Sono manifestamente inammissibili, per carente descrizione delle fattispecie e difetto di motivazione sulla rilevanza, le questioni di legittimità costituzionale dell'art. 17 del d.lgs. 13 aprile 1999, n. 112, come sostituito dall'art. 32, comma 1, lett. a), del d.l. n. 185 del 2008 (convertito, con modificazioni, dalla legge n. 2 del 2009), impugnato, in riferimento agli artt. 3 e 97 Cost., nella parte in cui addebita l'aggio per la remunerazione del servizio di riscossione delle imposte nella misura fissa del 9 per cento e include nella base di calcolo dello stesso anche gli interessi dovuti all'ente impositore titolare del credito di imposta. I rimettenti omettono di indicare una serie di elementi - tra i quali, in particolare, la data di iscrizione a ruolo degli importi dovuti - necessari per individuare, in considerazione degli interventi normativi subiti dalla norma censurata, la versione applicabile ratione temporis ai giudizi a quibus. Quanto alla denunciata sproporzione della somma dovuta dal debitore rispetto al costo del servizio di riscossione, non viene fornita alcuna motivazione sulla ricorrenza di tale eventualità nel caso concreto.

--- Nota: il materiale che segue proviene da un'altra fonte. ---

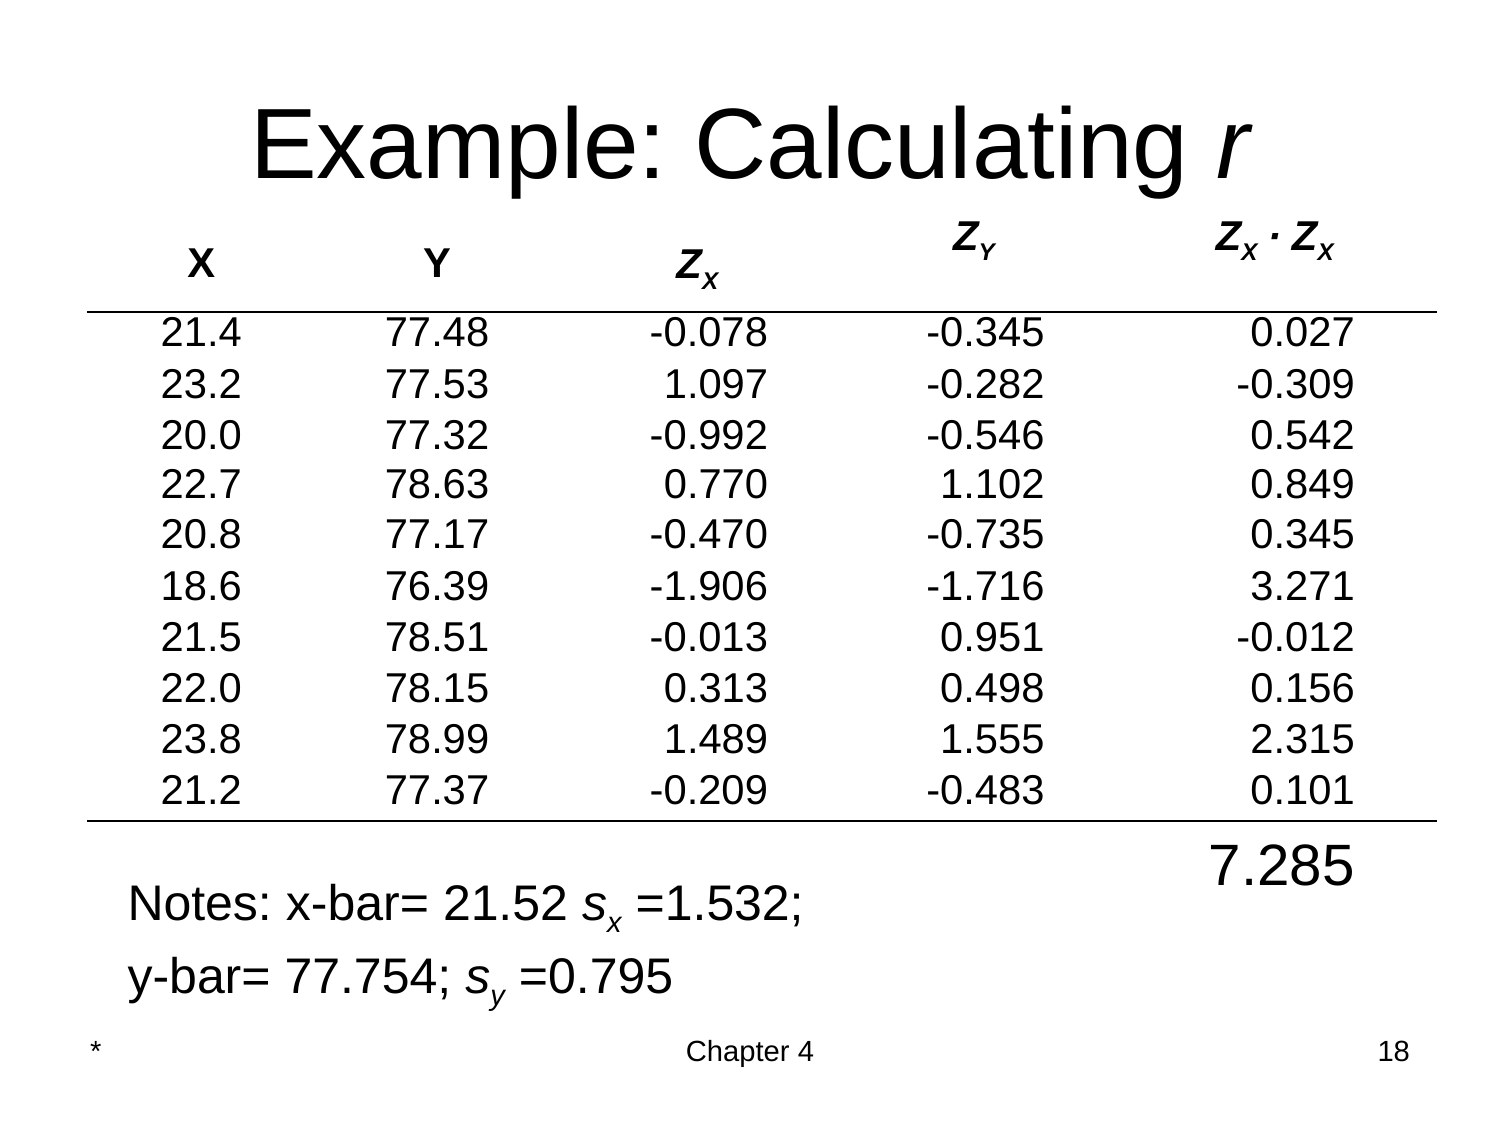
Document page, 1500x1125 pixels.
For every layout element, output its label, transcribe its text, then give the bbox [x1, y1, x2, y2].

Nel senso che l'omessa o insufficiente descrizione della fattispecie si risolve in un difetto di motivazione sulla rilevanza che determina l'inammissibilità della questione, v., tra le tante, le citate decisioni: sentenza n. 301/2012; ordinanze nn. 249/2012 e 93/2012.
Nel senso che la carente motivazione sulla rilevanza e l'insufficiente descrizione della fattispecie concreta, impedendo alla Corte di vagliare l'effettiva applicabilità della norma denunciata al caso dedotto in giudizio, determinano l'inammissibilità della questione, v. le seguenti citate decisioni: sentenza n. 360/2010; ordinanze nn. 101/2011, 363/2010, 338/2010.